◆ ASSIGNMENT
All the records that follow need to be reproduced exactly. Omit the images.

=== DATASET RECORDS ===

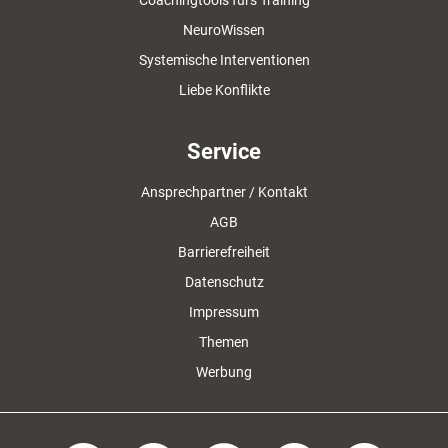
Coachingtools fürs Training
NeuroWissen
Systemische Interventionen
Liebe Konflikte
Service
Ansprechpartner / Kontakt
AGB
Barrierefreiheit
Datenschutz
Impressum
Themen
Werbung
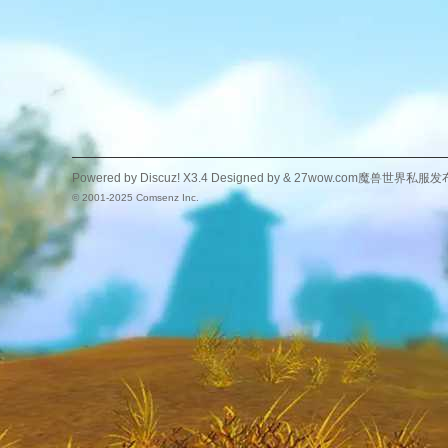
Powered by
Discuz!
X3.4
Designed by &
27wow.com魔兽世界私服发
© 2001-2025
Comsenz Inc.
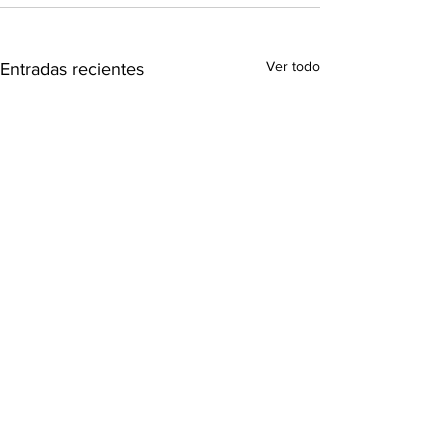
Ver todo
Entradas recientes
Suscríbete a nuestro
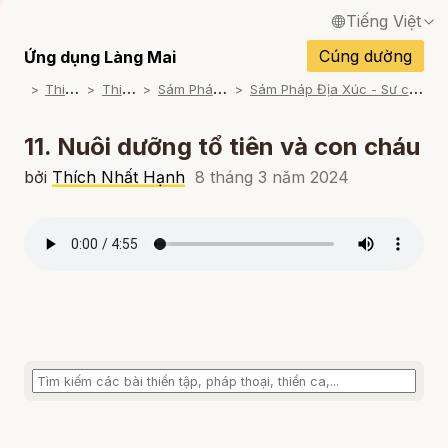
Tiếng Việt
English / Tiếng Anh
Cúng dường
Ứng dụng Làng Mai
T
hiền Tập
T
hiền Lạy
S
ám Pháp Địa Xúc
S
ám Pháp Địa Xúc - Sư cô Hội Nghiêm Đọc
Français / Tiếng Pháp
Español / Tiếng Tây Ban Nha
11. Nuôi dưỡng tổ tiên và con cháu
Deutsch / Tiếng Đức
bởi
Thích Nhất Hạnh
8 tháng 3 năm 2024
Italiano / Tiếng Ý
Português / Tiếng Bồ Đào Nha
ภาษาไทย / Tiếng Thái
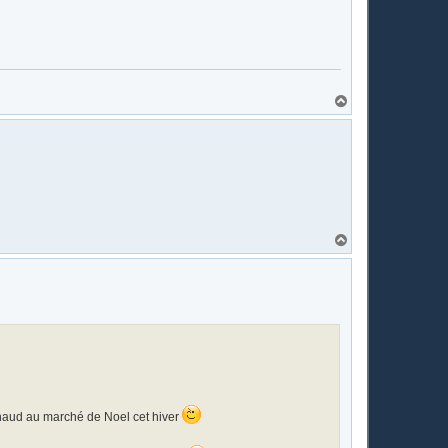
H
a
u
t
H
a
u
t
 chaud au marché de Noel cet hiver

===

◆ TASK SOLUTION
Coachingtools fürs Training
NeuroWissen
Systemische Interventionen
Liebe Konflikte
Service
Ansprechpartner / Kontakt
AGB
Barrierefreiheit
Datenschutz
Impressum
Themen
Werbung
Powered by
Discuz!
X3.4
Designed by &
27wow.com魔兽世界私服发
© 2001-2025
Comsenz Inc.
Ver todo
Entradas recientes
Suscríbete a nuestro
Tiếng Việt
English / Tiếng Anh
Cúng dường
Ứng dụng Làng Mai
T
hiền Tập
T
hiền Lạy
S
ám Pháp Địa Xúc
S
ám Pháp Địa Xúc - Sư cô Hội Nghiêm Đọc
Français / Tiếng Pháp
Español / Tiếng Tây Ban Nha
11. Nuôi dưỡng tổ tiên và con cháu
Deutsch / Tiếng Đức
bởi
Thích Nhất Hạnh
8 tháng 3 năm 2024
Italiano / Tiếng Ý
Português / Tiếng Bồ Đào Nha
ภาษาไทย / Tiếng Thái
H
a
u
t
H
a
u
t
 chaud au marché de Noel cet hiver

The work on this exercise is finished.